Ты больше, чем немыслимое море
Твоих родов. Нам не узнать, какой
Ты видишься Творцу в животворящем
Сиянии предвечных образцов,
Но мы, неистребимая отчизна,
Живем и умираем, вызывая
Твой сокровенный и слепящий лик.
АРИОСТ И АРАБЫ
Кому по силам книга?
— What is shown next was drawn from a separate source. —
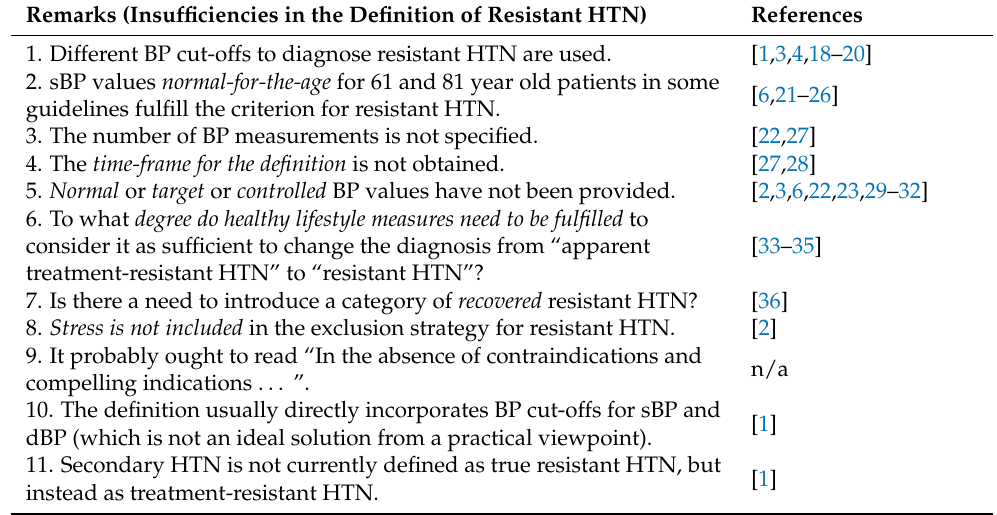
Table 1. Insufficiencies in the definition of resistant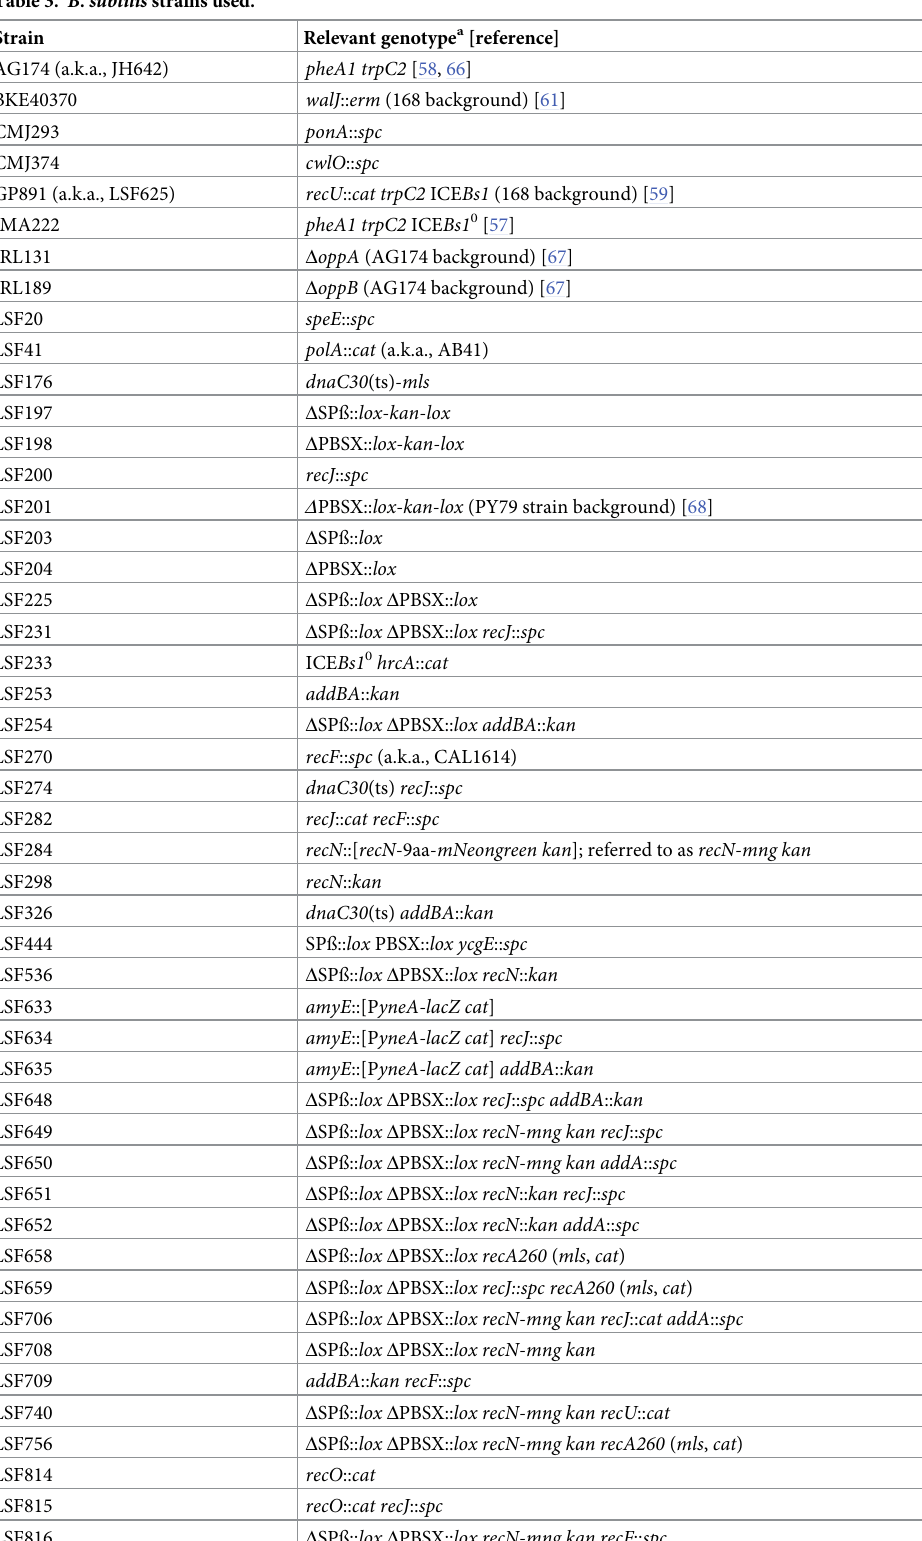
Table 3. B . subtilis strains used. Strain Relevant genotype a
Для начала
Хорошей книги требуются зори,
А к ним — века, сражения и море,
Чтоб сталкивало всех и разлучало.
Так думал Ариост и с наслажденьем,
Пустив коня по вековым просторам
Гробниц и сосен, возвращался взором
К стократно перевиданным виденьям.
Италия была на то мгновенье
Край призраков, которые, подъемля
Клинок, за веком век трудивший землю,
Переплетали с памятью забвенье.
Бредя по Аквитании, попали
Полки в засаду под крутой горою, —
Отсюда сновиденье о герое,
Мече и звуке рога в Ронсевале.
Божков и стяги сакс, от века хмурый,
Восставил над английскою страною,
Придя тупой и грозною войною, —
Отсюда сон про короля Артура{728}.
Под блеклым солнцем северного края
Родился сон, в котором спит подруга,
Не покидая огненного круга
И суженого верно ожидая.
Не знаю, на Парнасе иль Востоке
Родился сон, в котором конь крылатый
По небу скачет в сторону заката,
А на коне летит колдун жестокий.
И Ариост как будто с колдовского
Коня смотрел на царствие земное,
Измеренное вечною войною
И юной страстью, рушащей оковы.
И мир для зачарованного взора
Цвел дивным садом в золотом тумане,
Сливаясь за невидимою гранью
С садами Анжелики и Медора{729}.
Мелькали, словно призрачные клады,
Что в Индостане навевает опий,
Любовные утехи и разлады
В его поэме, как в калейдоскопе.
И в колкости, и в страсти несравнимый,
Он сам стыдился собственного пыла,
Придумав замок, все в котором было
(Как в жизни) притягательно и мнимо.
Как всем поэтам, рок или фортуна
Не пожалели редкостного дара
Ему, скакавшему своей Феррарой{730}
И вместе с тем далекой кромкой лунной.
Из невесомой ржави сновиденья
И слякоти сновиденного Нила
Его воображенье сотворило
Великолепное хитросплетенье —
Меандр, алмаз, где ты на повороте
Опять оказываешься в начале,
Чтоб с музыкой, не знающей печали,
Плутать, забыв об имени и плоти.
Европа чуть не сгинула бесследно,
В тот лабиринт заведена азартом:
Сам Мильтон мог рыдать над Брандимартом
И сокрушаться о Далинде бедной.
Бог с ней, Европою! Дары иные
Гигантский сон{731} без края и без срока
Оставил обитателям Востока,
Где спят пески и бродят львы ночные.
О шахе, что опять казнит бесстрастно
Царицу после сладостного мига,
Нам и сейчас рассказывает книга,
Чье колдовство столетьям неподвластно.